What can P&C insurers anticipate in 2024?
To answer this question, it helps to reflect on the events of the previous year. 2023 saw the rise of generative AI, historical highs for reinsurance premiums, and many other climatic, economic, and sociological transformations. Therefore, we believe 2024 is a year for insurers to adapt and navigate these changes. The following list highlights the key trends we – Betterview, now part of the Nearmap family – are monitoring on behalf of our customers, focusing on the balance between short-term ROI and continuous innovation.
1. Evolving Expectations for AI Value & Transparency
2023 saw the rapid ascent of generative AI, dramatically – and perhaps permanently – altering the way humans interact with machines. The impact has been felt in every industry, and property insurance is no exception. From computer vision to large language models, there has been an explosion of use cases for AI in insurance. Insurers are only going to make major investments in AI if they can achieve immediate and tangible value. This means companies selling AI solutions need to focus on use case development, particularly in cost-reducing areas like premium leakage and workflow management. Equally important is transparency. To alleviate fears about AI biases and inaccuracy, companies must go above and beyond to demonstrate their models are reliable and tested. The bottom line is this: to reassure insurers and earn their trust in 2024, technology providers will need to make their tools explainable, transparent, and above all, functional.
2. Market Consolidation of Insurtechs
The market will likely witness a natural consolidation of insurtechs, driven by the pragmatic focus of insurers on immediate return on investment (ROI). This is due to a combination of factors, including the inherent cautiousness of the P&C industry alongside the volatile nature of the economy. At this moment, insurers are not interested in innovation for its own sake. They want to guarantee short-to-medium-term survival – not abstract visions of the future. Nor will insurers be the only source of this pressure in 2024. Venture capitalists, too, are not willing to sign a blank check for insurtechs based strictly on innovation. By year’s end, we may see a leaner insurtech market comprised of companies focused on profitability and ROI.

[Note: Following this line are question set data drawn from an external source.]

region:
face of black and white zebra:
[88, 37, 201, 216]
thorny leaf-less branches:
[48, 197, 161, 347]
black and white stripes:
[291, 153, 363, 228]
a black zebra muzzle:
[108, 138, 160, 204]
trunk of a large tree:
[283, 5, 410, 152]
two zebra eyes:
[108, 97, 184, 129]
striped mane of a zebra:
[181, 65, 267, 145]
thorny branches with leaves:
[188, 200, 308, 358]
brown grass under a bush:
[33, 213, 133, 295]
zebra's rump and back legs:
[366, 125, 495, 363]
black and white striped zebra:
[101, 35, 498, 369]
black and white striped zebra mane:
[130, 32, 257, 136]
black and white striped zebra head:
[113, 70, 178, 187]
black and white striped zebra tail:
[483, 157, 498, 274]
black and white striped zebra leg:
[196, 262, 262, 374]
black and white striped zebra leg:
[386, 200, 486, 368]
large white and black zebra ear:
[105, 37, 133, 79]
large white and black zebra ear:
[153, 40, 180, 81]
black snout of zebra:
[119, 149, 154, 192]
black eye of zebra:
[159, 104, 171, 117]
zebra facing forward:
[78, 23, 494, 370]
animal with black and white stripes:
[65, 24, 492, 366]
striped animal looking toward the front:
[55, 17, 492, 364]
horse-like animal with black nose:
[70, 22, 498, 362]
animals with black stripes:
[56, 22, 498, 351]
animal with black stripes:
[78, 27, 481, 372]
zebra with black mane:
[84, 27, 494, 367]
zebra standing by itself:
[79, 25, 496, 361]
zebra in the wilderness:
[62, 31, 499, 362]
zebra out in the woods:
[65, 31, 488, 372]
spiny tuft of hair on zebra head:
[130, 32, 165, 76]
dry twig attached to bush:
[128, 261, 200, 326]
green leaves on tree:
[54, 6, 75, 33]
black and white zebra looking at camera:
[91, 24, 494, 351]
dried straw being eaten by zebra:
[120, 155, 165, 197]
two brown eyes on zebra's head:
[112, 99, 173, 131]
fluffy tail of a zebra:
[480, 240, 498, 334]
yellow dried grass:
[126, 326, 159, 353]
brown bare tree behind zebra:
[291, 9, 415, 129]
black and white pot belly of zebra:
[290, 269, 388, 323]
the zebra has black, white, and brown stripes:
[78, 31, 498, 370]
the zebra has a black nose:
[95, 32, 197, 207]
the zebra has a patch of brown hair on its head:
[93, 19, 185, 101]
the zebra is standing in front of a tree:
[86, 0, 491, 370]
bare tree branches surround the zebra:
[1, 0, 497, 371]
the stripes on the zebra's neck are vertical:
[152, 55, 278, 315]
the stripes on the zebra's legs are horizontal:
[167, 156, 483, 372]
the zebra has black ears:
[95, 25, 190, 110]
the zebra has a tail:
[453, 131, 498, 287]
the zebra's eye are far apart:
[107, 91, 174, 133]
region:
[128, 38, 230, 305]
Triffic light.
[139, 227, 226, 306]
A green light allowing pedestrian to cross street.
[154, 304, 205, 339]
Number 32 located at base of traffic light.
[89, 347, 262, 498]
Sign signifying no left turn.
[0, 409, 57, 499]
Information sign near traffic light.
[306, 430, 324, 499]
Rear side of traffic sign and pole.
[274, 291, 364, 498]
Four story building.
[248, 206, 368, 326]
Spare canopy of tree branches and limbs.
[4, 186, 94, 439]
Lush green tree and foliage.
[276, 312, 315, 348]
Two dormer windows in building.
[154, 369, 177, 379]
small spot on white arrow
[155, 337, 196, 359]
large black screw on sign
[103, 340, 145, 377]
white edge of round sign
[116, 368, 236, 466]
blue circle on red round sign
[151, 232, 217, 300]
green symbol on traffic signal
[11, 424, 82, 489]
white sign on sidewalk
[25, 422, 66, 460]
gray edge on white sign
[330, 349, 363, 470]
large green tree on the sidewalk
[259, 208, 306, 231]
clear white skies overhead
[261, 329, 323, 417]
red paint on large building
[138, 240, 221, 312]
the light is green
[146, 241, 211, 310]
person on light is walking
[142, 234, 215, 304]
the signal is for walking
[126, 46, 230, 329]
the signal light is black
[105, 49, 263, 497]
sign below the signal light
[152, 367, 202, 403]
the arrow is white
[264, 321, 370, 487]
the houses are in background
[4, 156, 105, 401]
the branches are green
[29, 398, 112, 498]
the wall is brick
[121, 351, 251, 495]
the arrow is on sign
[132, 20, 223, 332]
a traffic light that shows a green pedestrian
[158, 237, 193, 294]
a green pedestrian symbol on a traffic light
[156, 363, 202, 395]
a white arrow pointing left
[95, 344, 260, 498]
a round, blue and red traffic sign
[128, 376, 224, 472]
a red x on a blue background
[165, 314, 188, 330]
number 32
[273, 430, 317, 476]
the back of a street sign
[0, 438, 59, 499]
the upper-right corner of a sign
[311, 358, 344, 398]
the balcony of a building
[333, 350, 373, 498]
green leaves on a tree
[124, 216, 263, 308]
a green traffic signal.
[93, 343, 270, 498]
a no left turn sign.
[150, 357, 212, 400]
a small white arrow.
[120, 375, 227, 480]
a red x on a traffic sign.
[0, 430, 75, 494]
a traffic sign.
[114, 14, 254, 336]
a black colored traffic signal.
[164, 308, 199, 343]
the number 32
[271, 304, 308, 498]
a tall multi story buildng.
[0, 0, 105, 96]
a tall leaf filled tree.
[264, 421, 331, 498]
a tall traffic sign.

3. Exploring New Ways to Reduce Reinsurance Premiums
Reinsurance rates for P&C insurers reached a 17-year high in 2023 and are expected to rise in 2024. In the year to come, insurers will explore innovative strategies towards mitigating these costs. While this reduction won't be immediate, proactive insurers can begin to lower their premiums by focusing on two key areas: decreasing the average risk level across their portfolio and demonstrating these improvements to reinsurers tangibly and transparently. A gradual transition utilizing technologies known to lower risk profiles—like computer vision and predictive analytics—will encourage a more proactive stance in risk management among insurers. With these developments taking time to materialize, 2024 will be a transitional year for insurers who are leveraging digital advancements to specifically tackle reinsurance challenges.

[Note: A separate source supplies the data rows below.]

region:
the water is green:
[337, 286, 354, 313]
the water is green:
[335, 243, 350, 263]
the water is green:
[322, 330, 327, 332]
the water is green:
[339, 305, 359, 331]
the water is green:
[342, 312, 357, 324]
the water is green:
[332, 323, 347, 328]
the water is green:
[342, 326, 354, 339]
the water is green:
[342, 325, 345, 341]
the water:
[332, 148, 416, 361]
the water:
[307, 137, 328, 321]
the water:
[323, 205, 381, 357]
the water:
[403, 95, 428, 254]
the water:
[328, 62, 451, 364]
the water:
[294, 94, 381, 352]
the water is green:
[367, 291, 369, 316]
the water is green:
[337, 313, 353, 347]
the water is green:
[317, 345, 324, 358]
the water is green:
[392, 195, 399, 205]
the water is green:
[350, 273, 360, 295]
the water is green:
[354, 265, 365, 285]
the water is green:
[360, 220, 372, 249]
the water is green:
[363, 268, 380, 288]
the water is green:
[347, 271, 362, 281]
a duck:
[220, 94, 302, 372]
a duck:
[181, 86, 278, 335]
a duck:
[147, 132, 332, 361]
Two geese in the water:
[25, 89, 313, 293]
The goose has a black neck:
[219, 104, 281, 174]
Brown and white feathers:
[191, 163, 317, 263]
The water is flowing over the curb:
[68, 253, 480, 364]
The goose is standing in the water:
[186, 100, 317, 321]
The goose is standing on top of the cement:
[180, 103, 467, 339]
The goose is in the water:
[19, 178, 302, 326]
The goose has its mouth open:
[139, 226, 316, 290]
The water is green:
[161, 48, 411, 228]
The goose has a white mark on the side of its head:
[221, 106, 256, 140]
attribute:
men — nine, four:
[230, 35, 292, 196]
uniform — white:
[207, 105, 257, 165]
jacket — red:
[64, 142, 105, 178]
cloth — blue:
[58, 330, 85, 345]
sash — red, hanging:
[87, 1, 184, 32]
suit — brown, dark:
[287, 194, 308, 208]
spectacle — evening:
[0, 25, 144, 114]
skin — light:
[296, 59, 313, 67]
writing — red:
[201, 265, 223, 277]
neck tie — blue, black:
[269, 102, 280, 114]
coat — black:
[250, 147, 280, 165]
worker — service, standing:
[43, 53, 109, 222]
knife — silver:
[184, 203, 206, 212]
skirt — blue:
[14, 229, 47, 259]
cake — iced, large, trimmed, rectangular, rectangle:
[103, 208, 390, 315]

4. The Shift to Predict & Prevent as a Standard Practice
The Predict & Prevent approach is poised to shift from a strategic advantage to standard industry practice. This can be seen in the widespread adoption of predictive analytics, AI, and other tools designed to proactively address risk rather than react after damage has already occurred. This trend will no doubt continue in 2024, with more companies adopting these methods to reduce their exposure and improve their combined ratio. However, this year the pressure to embrace Predict & Prevent will no longer just come from market forces. To mitigate the effects of climate change and severe weather, state legislatures and regulatory bodies will begin to mandate Predict & Prevent. Efforts to proactively manage risk – and a focus on long-term resilience – will not be optional for insurers. Those who have already implemented new strategies will continue to succeed, while those who lag will need to catch up or risk being left behind by new regulations.

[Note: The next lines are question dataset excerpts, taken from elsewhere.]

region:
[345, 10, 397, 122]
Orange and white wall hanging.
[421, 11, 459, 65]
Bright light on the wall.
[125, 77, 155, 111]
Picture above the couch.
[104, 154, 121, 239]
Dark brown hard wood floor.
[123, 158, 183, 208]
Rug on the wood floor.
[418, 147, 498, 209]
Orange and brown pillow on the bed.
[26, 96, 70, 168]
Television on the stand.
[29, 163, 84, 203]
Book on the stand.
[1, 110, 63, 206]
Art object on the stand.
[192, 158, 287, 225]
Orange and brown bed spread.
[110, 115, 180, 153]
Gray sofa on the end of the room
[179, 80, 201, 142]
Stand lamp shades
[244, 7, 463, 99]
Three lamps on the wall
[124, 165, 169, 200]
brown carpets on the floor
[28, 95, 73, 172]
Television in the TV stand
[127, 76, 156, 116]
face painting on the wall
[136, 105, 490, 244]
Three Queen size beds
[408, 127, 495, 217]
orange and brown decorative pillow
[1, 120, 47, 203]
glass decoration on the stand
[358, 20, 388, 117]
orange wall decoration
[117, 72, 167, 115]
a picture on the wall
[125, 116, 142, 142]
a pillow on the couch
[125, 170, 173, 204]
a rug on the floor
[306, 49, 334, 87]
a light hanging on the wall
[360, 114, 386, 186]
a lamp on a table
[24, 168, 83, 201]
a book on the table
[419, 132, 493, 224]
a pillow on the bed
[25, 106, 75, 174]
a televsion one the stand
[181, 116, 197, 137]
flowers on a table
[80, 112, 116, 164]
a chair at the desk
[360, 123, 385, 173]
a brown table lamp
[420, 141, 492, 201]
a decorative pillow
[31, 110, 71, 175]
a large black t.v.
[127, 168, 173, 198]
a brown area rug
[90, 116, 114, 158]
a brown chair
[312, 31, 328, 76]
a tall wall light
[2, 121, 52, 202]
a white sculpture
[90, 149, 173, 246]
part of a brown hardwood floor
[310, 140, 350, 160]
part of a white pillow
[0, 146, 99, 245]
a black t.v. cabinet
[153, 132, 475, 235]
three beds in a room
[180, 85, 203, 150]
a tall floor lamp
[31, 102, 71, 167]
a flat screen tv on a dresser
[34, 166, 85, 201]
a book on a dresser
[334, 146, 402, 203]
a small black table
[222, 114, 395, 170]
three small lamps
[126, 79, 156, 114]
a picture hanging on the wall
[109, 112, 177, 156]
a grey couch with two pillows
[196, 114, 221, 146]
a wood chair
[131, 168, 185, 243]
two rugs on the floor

5. Transformation in the P&C Insurance Workforce
The dual pressures of economic uncertainty and rapid technological progress will manifest in another significant way for P&C insurance in 2024: a reduction in the workforce. There have already been several rounds of layoffs and reorganizations at household-name companies like Farmers and Liberty Mutual. It’s important to recognize, however, that this trend is not solely driven by the effort to improve margins. There is also a general demographic shift occurring in insurance, a combination of mass retirements, and a lack of new workers entering the industry. As insurers face a reduced talent pool, they will increasingly depend on automation to make up the difference. The best approach will be a synergistic one, combining the best of human expertise and innovative technology. The future of P&C insurance is expanded collaboration between human and machine labor, with both parties drawing on their strengths.
The Bottom Line
Beneath all of these trends lies a common throughline. Faced with both economic challenges and an unprecedented wave of digital transformation, P&C insurers must strike a careful balance. Tangible, short-term ROI is still paramount, but the optimal way to achieve this may look different than it has in the past. Perfecting this balanced approach is key for insurers to adapt to the changes of 2023, and to achieve sustainable growth in 2024 and beyond.